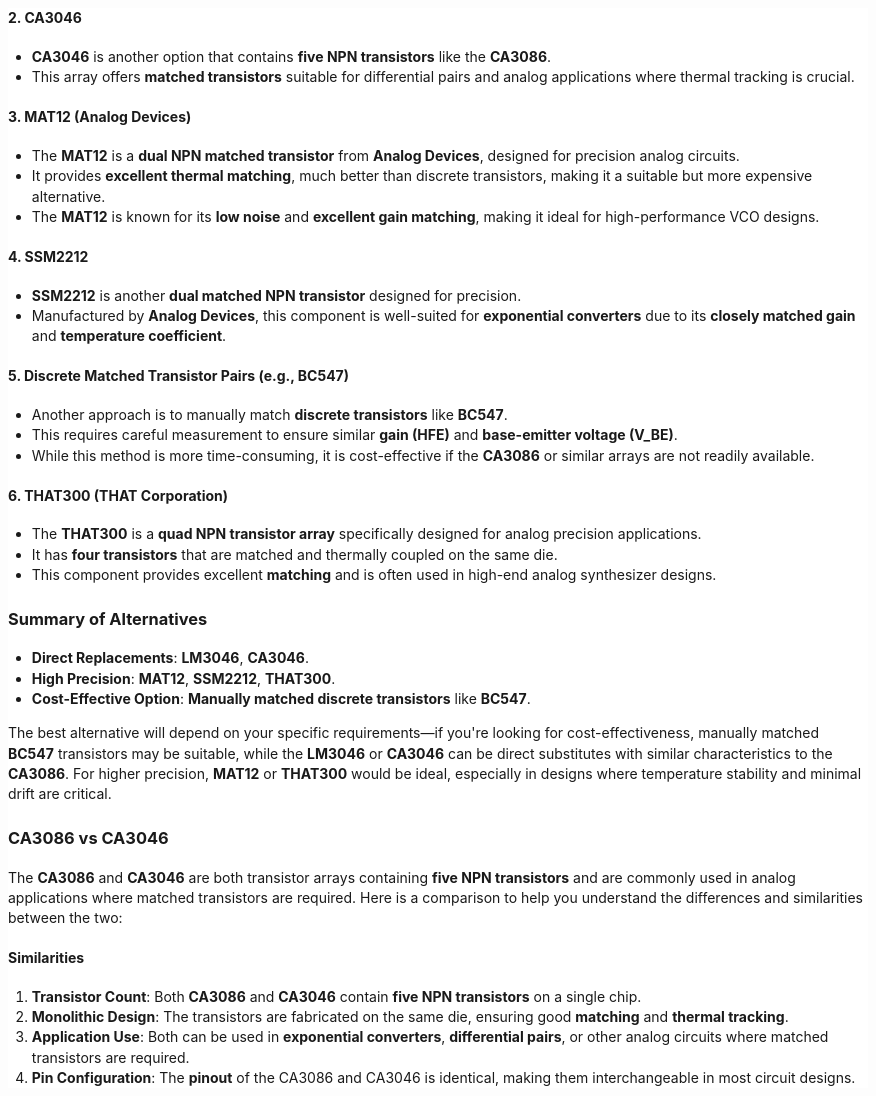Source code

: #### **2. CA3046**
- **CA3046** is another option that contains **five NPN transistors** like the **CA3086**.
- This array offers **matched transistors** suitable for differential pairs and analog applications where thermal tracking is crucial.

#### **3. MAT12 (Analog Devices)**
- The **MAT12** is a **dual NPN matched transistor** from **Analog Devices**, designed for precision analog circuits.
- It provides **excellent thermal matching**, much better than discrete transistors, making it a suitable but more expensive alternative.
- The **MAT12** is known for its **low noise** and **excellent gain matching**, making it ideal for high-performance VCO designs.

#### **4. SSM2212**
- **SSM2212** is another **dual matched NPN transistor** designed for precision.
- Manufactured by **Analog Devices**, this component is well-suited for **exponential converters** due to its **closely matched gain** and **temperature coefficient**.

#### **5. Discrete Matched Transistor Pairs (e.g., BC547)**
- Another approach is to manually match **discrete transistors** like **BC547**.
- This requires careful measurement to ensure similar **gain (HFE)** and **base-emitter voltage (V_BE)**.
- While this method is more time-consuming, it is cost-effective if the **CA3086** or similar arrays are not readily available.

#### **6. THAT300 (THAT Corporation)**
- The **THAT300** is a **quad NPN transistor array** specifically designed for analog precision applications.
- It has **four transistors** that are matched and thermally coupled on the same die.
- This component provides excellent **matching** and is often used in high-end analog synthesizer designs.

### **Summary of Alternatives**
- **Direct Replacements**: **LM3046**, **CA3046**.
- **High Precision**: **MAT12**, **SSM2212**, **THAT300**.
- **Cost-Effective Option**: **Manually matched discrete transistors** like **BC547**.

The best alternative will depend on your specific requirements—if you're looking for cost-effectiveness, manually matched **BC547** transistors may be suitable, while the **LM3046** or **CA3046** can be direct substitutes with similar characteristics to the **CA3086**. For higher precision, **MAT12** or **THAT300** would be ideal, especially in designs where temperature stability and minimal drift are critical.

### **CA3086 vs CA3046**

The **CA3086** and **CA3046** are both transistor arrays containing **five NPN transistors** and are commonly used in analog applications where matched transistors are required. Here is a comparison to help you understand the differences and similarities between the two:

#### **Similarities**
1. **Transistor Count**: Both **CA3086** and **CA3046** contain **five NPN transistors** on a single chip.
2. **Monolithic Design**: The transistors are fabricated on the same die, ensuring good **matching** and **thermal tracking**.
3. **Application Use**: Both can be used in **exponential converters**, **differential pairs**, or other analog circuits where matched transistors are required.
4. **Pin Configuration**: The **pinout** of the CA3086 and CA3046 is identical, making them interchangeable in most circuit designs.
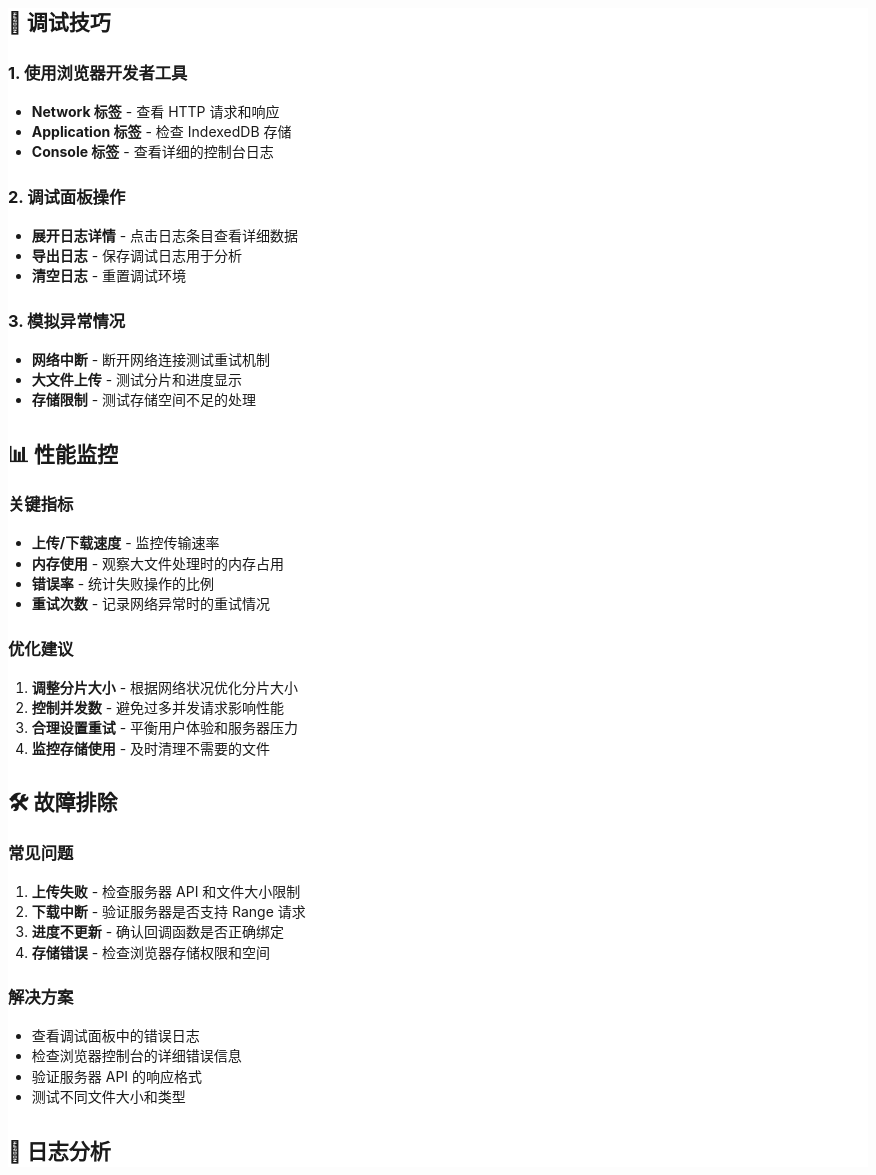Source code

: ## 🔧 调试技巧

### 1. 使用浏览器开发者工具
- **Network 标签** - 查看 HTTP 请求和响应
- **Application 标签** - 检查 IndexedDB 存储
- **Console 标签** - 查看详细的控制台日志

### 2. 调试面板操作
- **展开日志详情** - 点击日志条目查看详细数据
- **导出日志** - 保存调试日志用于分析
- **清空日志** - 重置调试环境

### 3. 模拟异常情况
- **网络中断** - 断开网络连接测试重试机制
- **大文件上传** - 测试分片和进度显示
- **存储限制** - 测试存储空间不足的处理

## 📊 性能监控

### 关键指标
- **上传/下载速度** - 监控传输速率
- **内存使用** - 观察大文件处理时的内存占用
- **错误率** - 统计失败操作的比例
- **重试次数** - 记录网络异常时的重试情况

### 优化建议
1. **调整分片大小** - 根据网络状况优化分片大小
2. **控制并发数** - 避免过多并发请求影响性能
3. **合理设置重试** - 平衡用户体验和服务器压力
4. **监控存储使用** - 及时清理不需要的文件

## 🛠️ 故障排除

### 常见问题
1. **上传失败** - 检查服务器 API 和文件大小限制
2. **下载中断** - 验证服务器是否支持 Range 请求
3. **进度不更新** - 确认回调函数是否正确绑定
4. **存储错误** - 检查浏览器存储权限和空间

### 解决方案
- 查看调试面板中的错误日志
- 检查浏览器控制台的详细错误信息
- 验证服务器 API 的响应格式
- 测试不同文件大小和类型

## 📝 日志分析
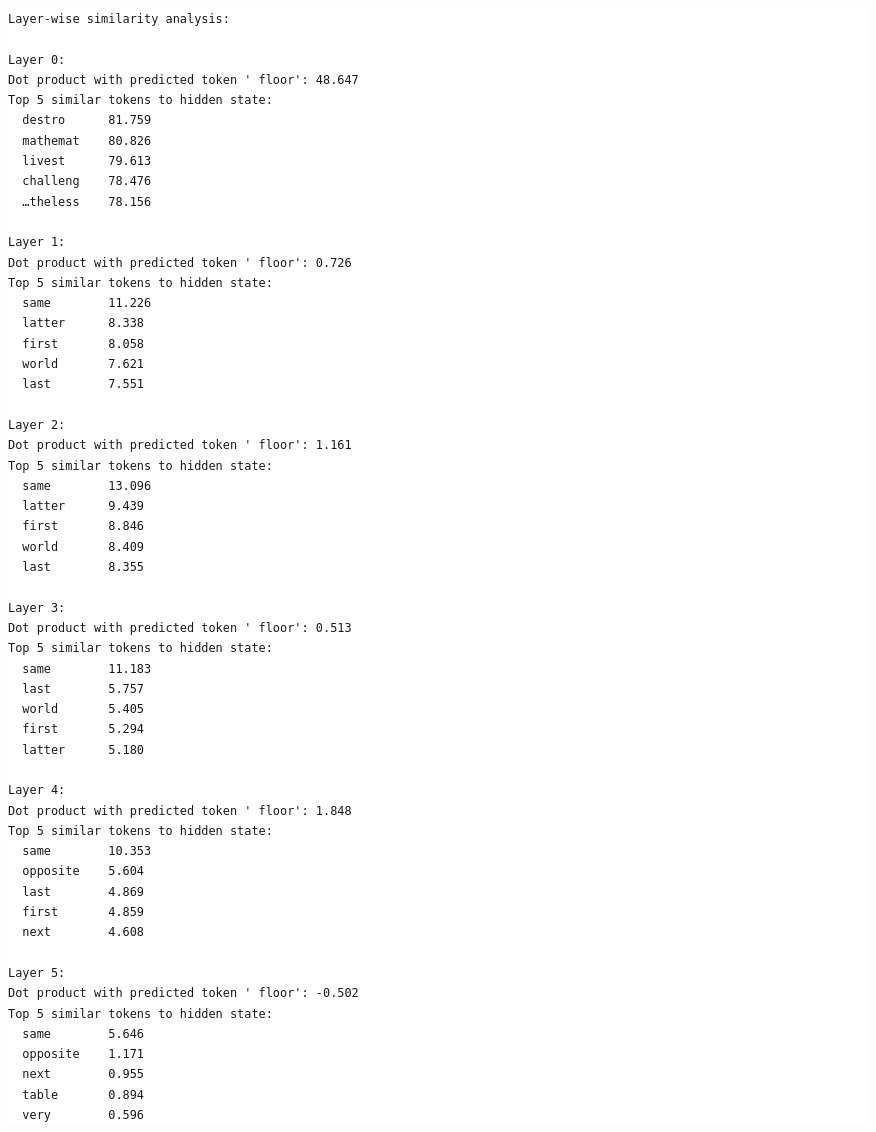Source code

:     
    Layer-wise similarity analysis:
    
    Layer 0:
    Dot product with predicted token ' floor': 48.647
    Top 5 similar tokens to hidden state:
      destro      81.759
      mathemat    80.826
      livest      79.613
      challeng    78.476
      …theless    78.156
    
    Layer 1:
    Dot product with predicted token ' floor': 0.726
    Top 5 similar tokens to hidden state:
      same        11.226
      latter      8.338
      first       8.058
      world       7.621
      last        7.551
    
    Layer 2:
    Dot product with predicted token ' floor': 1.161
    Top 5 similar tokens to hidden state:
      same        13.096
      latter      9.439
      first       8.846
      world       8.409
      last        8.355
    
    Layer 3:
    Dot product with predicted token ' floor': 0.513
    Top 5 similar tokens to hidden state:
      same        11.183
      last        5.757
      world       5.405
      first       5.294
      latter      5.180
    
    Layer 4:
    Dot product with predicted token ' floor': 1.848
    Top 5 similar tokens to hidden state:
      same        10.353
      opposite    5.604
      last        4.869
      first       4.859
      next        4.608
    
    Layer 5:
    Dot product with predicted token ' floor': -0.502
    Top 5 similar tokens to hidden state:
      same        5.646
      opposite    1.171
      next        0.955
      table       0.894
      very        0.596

=-=-=

### ACTIVITY
All preceding records should be duplicated verbatim, images excepted.

### EXERCISE RESPONSE
Source code

: #### **2. CA3046**
- **CA3046** is another option that contains **five NPN transistors** like the **CA3086**.
- This array offers **matched transistors** suitable for differential pairs and analog applications where thermal tracking is crucial.

#### **3. MAT12 (Analog Devices)**
- The **MAT12** is a **dual NPN matched transistor** from **Analog Devices**, designed for precision analog circuits.
- It provides **excellent thermal matching**, much better than discrete transistors, making it a suitable but more expensive alternative.
- The **MAT12** is known for its **low noise** and **excellent gain matching**, making it ideal for high-performance VCO designs.

#### **4. SSM2212**
- **SSM2212** is another **dual matched NPN transistor** designed for precision.
- Manufactured by **Analog Devices**, this component is well-suited for **exponential converters** due to its **closely matched gain** and **temperature coefficient**.

#### **5. Discrete Matched Transistor Pairs (e.g., BC547)**
- Another approach is to manually match **discrete transistors** like **BC547**.
- This requires careful measurement to ensure similar **gain (HFE)** and **base-emitter voltage (V_BE)**.
- While this method is more time-consuming, it is cost-effective if the **CA3086** or similar arrays are not readily available.

#### **6. THAT300 (THAT Corporation)**
- The **THAT300** is a **quad NPN transistor array** specifically designed for analog precision applications.
- It has **four transistors** that are matched and thermally coupled on the same die.
- This component provides excellent **matching** and is often used in high-end analog synthesizer designs.

### **Summary of Alternatives**
- **Direct Replacements**: **LM3046**, **CA3046**.
- **High Precision**: **MAT12**, **SSM2212**, **THAT300**.
- **Cost-Effective Option**: **Manually matched discrete transistors** like **BC547**.

The best alternative will depend on your specific requirements—if you're looking for cost-effectiveness, manually matched **BC547** transistors may be suitable, while the **LM3046** or **CA3046** can be direct substitutes with similar characteristics to the **CA3086**. For higher precision, **MAT12** or **THAT300** would be ideal, especially in designs where temperature stability and minimal drift are critical.

### **CA3086 vs CA3046**

The **CA3086** and **CA3046** are both transistor arrays containing **five NPN transistors** and are commonly used in analog applications where matched transistors are required. Here is a comparison to help you understand the differences and similarities between the two:

#### **Similarities**
1. **Transistor Count**: Both **CA3086** and **CA3046** contain **five NPN transistors** on a single chip.
2. **Monolithic Design**: The transistors are fabricated on the same die, ensuring good **matching** and **thermal tracking**.
3. **Application Use**: Both can be used in **exponential converters**, **differential pairs**, or other analog circuits where matched transistors are required.
4. **Pin Configuration**: The **pinout** of the CA3086 and CA3046 is identical, making them interchangeable in most circuit designs.
Source code

: ## 🔧 调试技巧

### 1. 使用浏览器开发者工具
- **Network 标签** - 查看 HTTP 请求和响应
- **Application 标签** - 检查 IndexedDB 存储
- **Console 标签** - 查看详细的控制台日志

### 2. 调试面板操作
- **展开日志详情** - 点击日志条目查看详细数据
- **导出日志** - 保存调试日志用于分析
- **清空日志** - 重置调试环境

### 3. 模拟异常情况
- **网络中断** - 断开网络连接测试重试机制
- **大文件上传** - 测试分片和进度显示
- **存储限制** - 测试存储空间不足的处理

## 📊 性能监控

### 关键指标
- **上传/下载速度** - 监控传输速率
- **内存使用** - 观察大文件处理时的内存占用
- **错误率** - 统计失败操作的比例
- **重试次数** - 记录网络异常时的重试情况

### 优化建议
1. **调整分片大小** - 根据网络状况优化分片大小
2. **控制并发数** - 避免过多并发请求影响性能
3. **合理设置重试** - 平衡用户体验和服务器压力
4. **监控存储使用** - 及时清理不需要的文件

## 🛠️ 故障排除

### 常见问题
1. **上传失败** - 检查服务器 API 和文件大小限制
2. **下载中断** - 验证服务器是否支持 Range 请求
3. **进度不更新** - 确认回调函数是否正确绑定
4. **存储错误** - 检查浏览器存储权限和空间

### 解决方案
- 查看调试面板中的错误日志
- 检查浏览器控制台的详细错误信息
- 验证服务器 API 的响应格式
- 测试不同文件大小和类型

## 📝 日志分析
Source code

:     
    Layer-wise similarity analysis:
    
    Layer 0:
    Dot product with predicted token ' floor': 48.647
    Top 5 similar tokens to hidden state:
      destro      81.759
      mathemat    80.826
      livest      79.613
      challeng    78.476
      …theless    78.156
    
    Layer 1:
    Dot product with predicted token ' floor': 0.726
    Top 5 similar tokens to hidden state:
      same        11.226
      latter      8.338
      first       8.058
      world       7.621
      last        7.551
    
    Layer 2:
    Dot product with predicted token ' floor': 1.161
    Top 5 similar tokens to hidden state:
      same        13.096
      latter      9.439
      first       8.846
      world       8.409
      last        8.355
    
    Layer 3:
    Dot product with predicted token ' floor': 0.513
    Top 5 similar tokens to hidden state:
      same        11.183
      last        5.757
      world       5.405
      first       5.294
      latter      5.180
    
    Layer 4:
    Dot product with predicted token ' floor': 1.848
    Top 5 similar tokens to hidden state:
      same        10.353
      opposite    5.604
      last        4.869
      first       4.859
      next        4.608
    
    Layer 5:
    Dot product with predicted token ' floor': -0.502
    Top 5 similar tokens to hidden state:
      same        5.646
      opposite    1.171
      next        0.955
      table       0.894
      very        0.596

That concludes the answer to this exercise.